The Peace of Westphalia Ends the War and Redraws German Sovereignty

Two treaties at Munster and Osnabruck grant German princes near-total independence and set a template for state sovereignty

On the timeline · around 24 October 1648 · Division and ReunificationDivision and ReunificationThe Peace of Westphalia Ends the War and Redraws German Sovereignty1960196519701975198019851990

Quick facts

Signed at
Munster and Osnabruck, Westphalia
Date
24 October 1648
Key provision
Confirmed sovereignty of individual German princes
Religious effect
Legal recognition extended to Calvinism

What happened

The Peace of Westphalia, concluded through two treaties signed at Munster and Osnabruck on 24 October 1648, ended the Thirty Years War by settling the territorial and religious disputes among the Holy Roman Emperor, France, Sweden, and the empire's internal princes. The treaties confirmed the individual German princes' effective sovereignty within their own territories, including the right to conduct their own foreign policy, while France gained territory including the bishoprics of Metz, Toul, and Verdun. The settlement also confirmed the legal standing of Calvinism alongside Lutheranism and Catholicism within the empire, addressing a major gap left by the earlier Peace of Augsburg.

*Task instructions*
• a. In the piece on the Peace of Westphalia, which earlier settlement left the gap on Calvinism that the treaties addressed?
• b. Name every bishopric that the Peace of Westphalia piece says France gained.

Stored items
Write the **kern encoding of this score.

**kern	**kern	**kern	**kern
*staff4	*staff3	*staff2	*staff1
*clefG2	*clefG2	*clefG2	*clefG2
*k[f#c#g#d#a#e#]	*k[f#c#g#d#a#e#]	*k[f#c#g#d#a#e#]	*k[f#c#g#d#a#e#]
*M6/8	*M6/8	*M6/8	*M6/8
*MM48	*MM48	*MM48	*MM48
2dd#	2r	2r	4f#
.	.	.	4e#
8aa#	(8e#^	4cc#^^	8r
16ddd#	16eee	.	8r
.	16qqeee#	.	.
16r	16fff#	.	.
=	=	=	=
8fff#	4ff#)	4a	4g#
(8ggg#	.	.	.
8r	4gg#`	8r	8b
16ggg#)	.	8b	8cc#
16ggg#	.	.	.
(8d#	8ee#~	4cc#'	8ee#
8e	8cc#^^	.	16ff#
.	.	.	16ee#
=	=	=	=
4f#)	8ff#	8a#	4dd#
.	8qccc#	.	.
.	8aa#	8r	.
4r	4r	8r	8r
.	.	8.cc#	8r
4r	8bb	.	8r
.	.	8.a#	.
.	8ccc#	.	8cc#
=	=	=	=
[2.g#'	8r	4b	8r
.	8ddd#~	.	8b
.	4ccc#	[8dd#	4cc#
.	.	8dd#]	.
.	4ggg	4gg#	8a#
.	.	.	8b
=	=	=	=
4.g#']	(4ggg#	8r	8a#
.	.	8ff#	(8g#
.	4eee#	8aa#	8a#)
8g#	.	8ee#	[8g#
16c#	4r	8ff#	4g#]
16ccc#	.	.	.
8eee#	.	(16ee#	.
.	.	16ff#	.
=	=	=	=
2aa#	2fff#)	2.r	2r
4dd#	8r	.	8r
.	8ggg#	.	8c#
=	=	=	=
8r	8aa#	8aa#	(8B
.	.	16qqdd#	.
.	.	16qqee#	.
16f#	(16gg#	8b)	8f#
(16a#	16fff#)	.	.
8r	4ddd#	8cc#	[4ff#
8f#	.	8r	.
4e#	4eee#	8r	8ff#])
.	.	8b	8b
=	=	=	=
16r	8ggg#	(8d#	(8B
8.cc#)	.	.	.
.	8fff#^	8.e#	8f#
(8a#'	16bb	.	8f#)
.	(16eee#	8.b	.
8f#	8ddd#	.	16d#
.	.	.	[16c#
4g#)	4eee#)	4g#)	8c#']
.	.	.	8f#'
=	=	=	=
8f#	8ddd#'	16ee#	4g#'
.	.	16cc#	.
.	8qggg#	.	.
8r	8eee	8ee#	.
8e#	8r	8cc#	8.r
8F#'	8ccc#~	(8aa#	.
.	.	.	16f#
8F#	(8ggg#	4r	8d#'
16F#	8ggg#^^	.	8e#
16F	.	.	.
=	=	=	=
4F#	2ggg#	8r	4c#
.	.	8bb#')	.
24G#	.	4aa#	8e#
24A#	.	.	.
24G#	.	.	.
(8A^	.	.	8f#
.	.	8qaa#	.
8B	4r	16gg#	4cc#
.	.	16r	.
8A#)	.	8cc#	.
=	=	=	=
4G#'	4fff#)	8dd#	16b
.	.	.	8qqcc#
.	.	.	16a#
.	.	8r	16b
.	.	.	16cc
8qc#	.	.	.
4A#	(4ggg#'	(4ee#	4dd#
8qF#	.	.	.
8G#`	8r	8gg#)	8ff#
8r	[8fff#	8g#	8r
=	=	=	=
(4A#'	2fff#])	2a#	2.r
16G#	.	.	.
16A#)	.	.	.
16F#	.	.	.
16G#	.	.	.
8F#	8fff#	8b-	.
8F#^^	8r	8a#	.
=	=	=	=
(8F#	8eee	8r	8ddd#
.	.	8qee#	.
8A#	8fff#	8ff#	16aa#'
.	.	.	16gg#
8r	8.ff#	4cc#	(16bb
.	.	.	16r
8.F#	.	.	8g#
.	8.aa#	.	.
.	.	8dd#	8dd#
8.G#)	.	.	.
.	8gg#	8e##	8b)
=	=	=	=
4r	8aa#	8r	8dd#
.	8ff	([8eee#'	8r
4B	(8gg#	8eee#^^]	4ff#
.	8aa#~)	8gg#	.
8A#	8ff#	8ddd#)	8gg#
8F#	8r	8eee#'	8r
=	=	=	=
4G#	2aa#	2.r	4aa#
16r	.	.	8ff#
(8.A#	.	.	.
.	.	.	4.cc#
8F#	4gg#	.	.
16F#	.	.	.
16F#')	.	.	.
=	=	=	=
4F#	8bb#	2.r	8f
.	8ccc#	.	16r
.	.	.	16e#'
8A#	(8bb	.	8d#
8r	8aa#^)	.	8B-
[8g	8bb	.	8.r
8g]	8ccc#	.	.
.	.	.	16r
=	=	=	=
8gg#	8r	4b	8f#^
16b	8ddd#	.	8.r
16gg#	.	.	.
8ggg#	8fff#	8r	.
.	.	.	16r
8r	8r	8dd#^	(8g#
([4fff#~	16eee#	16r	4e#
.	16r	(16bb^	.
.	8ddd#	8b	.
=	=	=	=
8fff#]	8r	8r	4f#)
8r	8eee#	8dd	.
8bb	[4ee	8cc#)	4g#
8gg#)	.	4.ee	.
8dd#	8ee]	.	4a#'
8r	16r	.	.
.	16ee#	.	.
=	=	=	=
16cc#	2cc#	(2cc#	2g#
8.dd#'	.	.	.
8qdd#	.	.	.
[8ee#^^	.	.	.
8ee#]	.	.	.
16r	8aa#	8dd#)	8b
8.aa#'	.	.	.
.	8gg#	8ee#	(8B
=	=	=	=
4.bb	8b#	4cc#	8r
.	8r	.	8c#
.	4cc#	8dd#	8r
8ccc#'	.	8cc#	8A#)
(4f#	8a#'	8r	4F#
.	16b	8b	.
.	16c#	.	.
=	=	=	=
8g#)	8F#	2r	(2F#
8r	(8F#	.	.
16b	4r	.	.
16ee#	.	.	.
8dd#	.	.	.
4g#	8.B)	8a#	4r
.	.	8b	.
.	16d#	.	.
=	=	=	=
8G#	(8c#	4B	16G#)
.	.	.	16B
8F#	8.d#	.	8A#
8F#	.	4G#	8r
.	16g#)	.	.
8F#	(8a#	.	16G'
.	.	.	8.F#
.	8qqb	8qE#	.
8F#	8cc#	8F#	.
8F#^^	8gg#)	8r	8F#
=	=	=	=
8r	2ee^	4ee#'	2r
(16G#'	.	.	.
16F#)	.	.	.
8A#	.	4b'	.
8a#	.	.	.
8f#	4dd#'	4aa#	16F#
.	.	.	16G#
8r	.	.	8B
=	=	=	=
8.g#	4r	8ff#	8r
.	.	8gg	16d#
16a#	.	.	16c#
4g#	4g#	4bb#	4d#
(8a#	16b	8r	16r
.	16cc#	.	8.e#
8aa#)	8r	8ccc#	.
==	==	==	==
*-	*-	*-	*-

*Answers provided*
• a. The Peace of Augsburg

• b. Metz, Toul, and Verdun